The Facts About ‘Fat Cats’

Even though we are serious-minded fact-checkers, we are not completely without humor, and MoveOn.org’s latest TV ad on “fat cats” and the “Buffett Rule” is pretty funny. But the ad may leave an im-purr-fect impression. One that’s off by more than a whisker.

The TV ad says, “President Obama’s Buffett Rule would require millionaires and billionaires to pay the same tax rate as the rest of us.” But on average “millionaires and billionaires” already pay more than the rest of us, and about half of them would not have to pay any additional taxes under the Paying a Fair Share Act, as the Buffett Rule is formally known.

The president’s proposal, which was rejected by the Senate on April 16, would impose a minimum 30 percent federal effective tax rate on those with adjusted gross incomes of more than $1 million. The federal effective tax rate, under the legislation, would include not just income taxes, but other federal taxes — including the employee portion of payroll taxes and the new taxes imposed on higher-income taxpayers that were contained in the health care law, effective next year.

So, we looked at the average federal effective tax rate for those earning less than $1 million — which in this TV ad would be considered “the rest of us.”

The nonpartisan Tax Policy Center divided “the rest of us” into 10 groups and found that on average no group of taxpayers earning below $1 million paid an effective tax rate of 30 percent or more as a percentage of cash income in 2010. The average effective tax rate ranged from a high of 28.7 percent for those with cash income of between $500,000 to $1 million to a low of 4.9 percent for those with cash income of $20,000 to $30,000. The average for all taxpayers was 19.5 percent.

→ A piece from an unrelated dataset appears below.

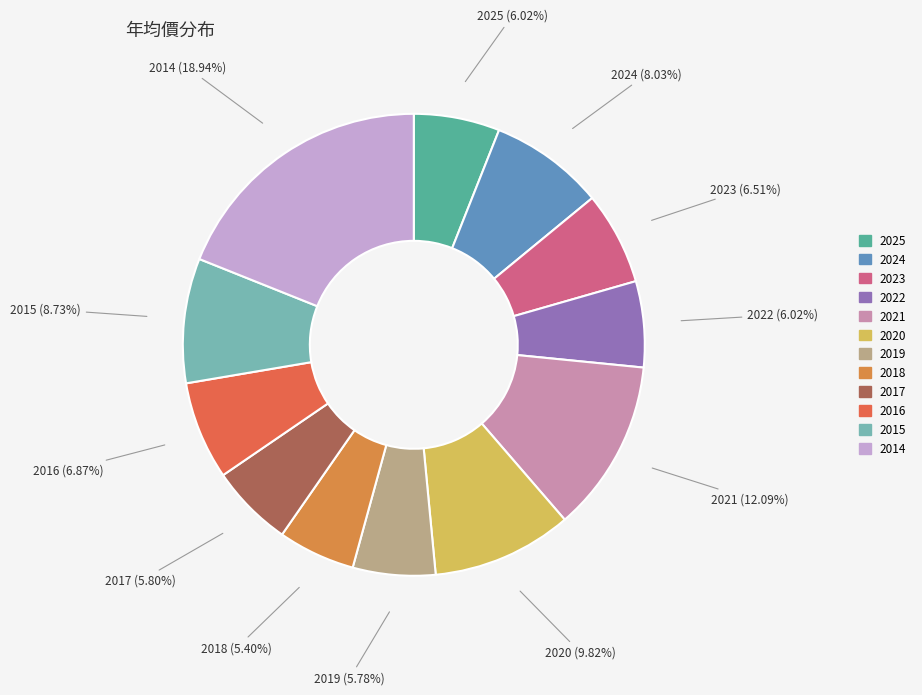

Which category has the biggest portion of the pie?

2014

By contrast, taxpayers with cash incomes exceeding $1 million paid an average effective tax rate of 31.4 percent in 2010.

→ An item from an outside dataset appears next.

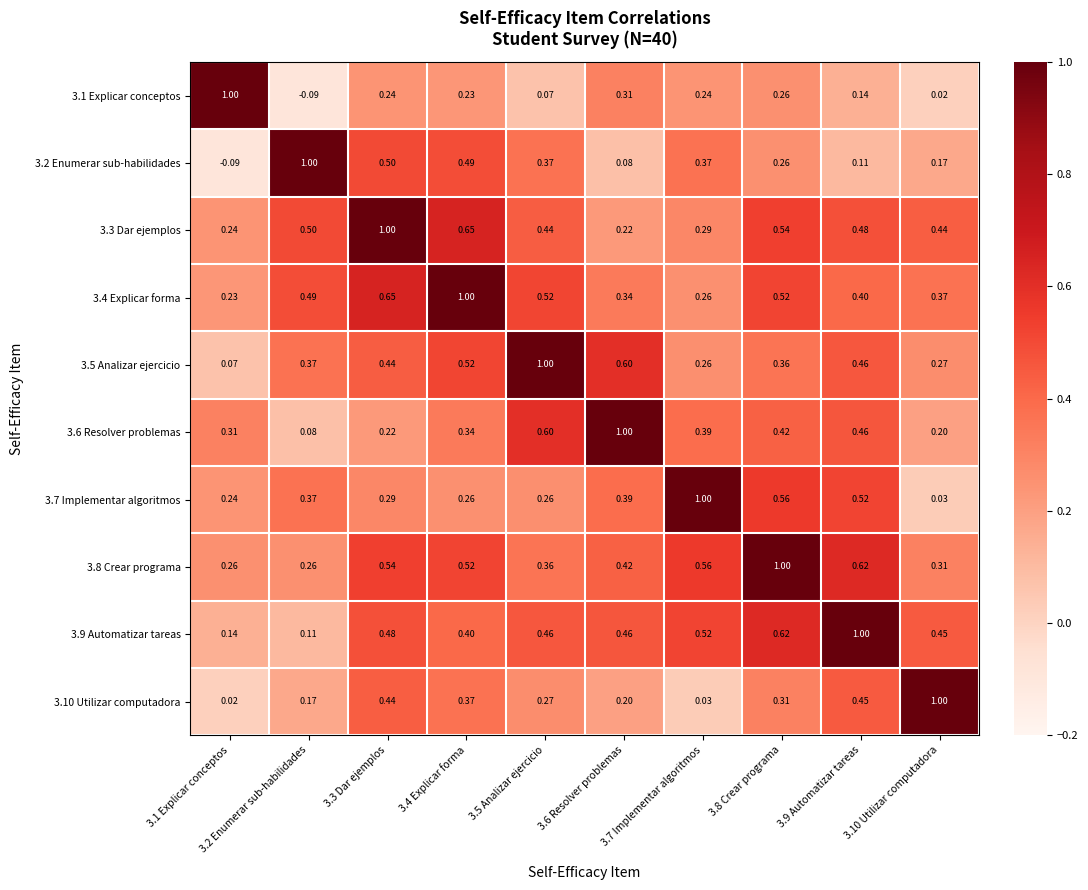

Is the value of 3.8 Crear programa at 3.9 Automatizar tareas greater than the value of 3.2 Enumerar sub-habilidades at 3.4 Explicar forma?

Yes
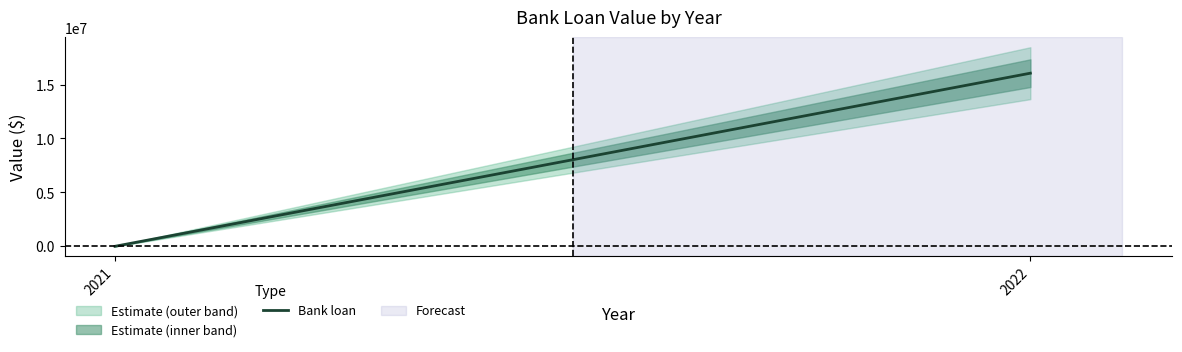

True or false: the data shows 16057420 at 2022.

True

We stress that these are averages. Yes, there are “millionaires and billionaires” who pay far less than the average — the notable examples being billionaire investor Warren Buffett and Republican presidential candidate Mitt Romney. Then again, there are those who pay more.

Another Tax Policy Center analysis of the Buffett Rule found that about half of all “millionaires and billionaires” wouldn’t be subject to the proposed law — even if the Bush tax cuts were extended beyond Dec. 31, 2012, when they are due to expire. TPC estimated that 217,000 households would have to pay higher taxes under the Buffett Rule, if the Bush tax cuts were extended. That’s about 50 percent of the 438,000 households with income exceeding $1 million.

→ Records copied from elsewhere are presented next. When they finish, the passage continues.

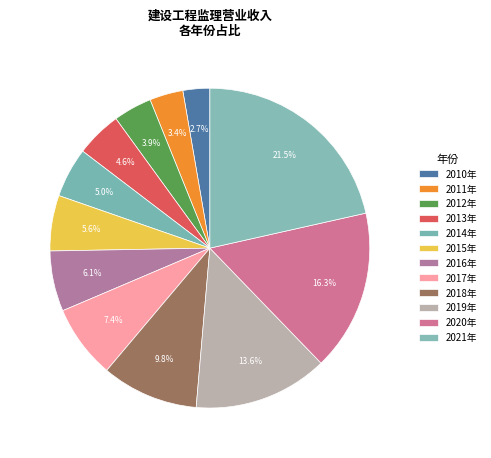

How many slices are in this pie chart?

12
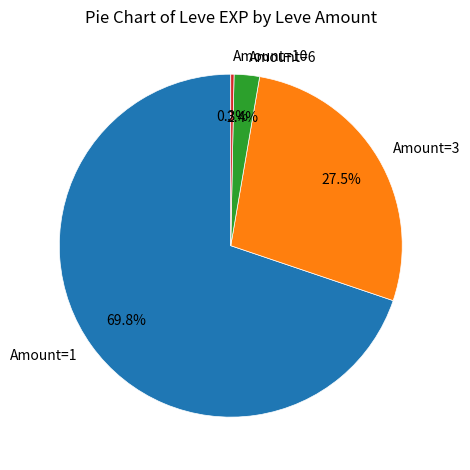

Rank the categories by value from lowest to highest.

Amount=10, Amount=6, Amount=3, Amount=1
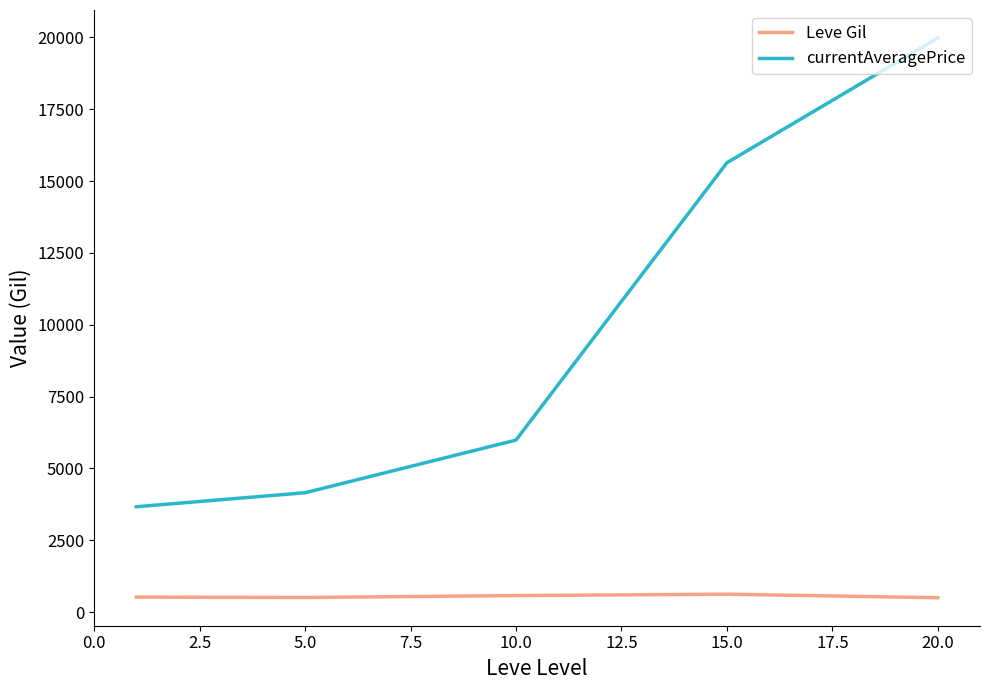

List the series in order of their overall mean, highest first.

currentAveragePrice, Leve Gil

But MoveOn’s ad says “millionaires and billionaires” without accounting for the wide variation in tax rates paid by high-income taxpayers.

At the end of its ad, MoveOn expands the universe of “fat cats” to include those earning less than $1 million, when it says the “wealthiest 1 percent” aren’t paying “a fair tax rate.” That’s even more misleading.

MoveOn TV ad: When the wealthiest 1 percent pay a fair tax rate like the rest of us, it keeps the American dream alive for everyone.

The top 1 percent — which of course has been a target of the “Occupy Wall Street” protests — takes in a lot more taxpayers. By TPC’s calculation, the top 1 percent included about 1.2 million households and included those who earned more than $532,613 last year. But the TPC analysis found that only 7,000 of the 809,000 households earning between $500,000 and $1 million would be subject to the Buffett Rule — even if the Bush tax cuts were extended.

So, the vast majority of “fat cats” are already paying “a fair tax rate” — at least as defined by the Buffett Rule.

Look, we like humor. (Our sister site, FlackCheck.org, had some fun, in fact, with the “fat cats” ad.) And we understand the larger point about some very wealthy individuals who pay relatively low tax rates. But you know us. We doggedly insist on accuracy.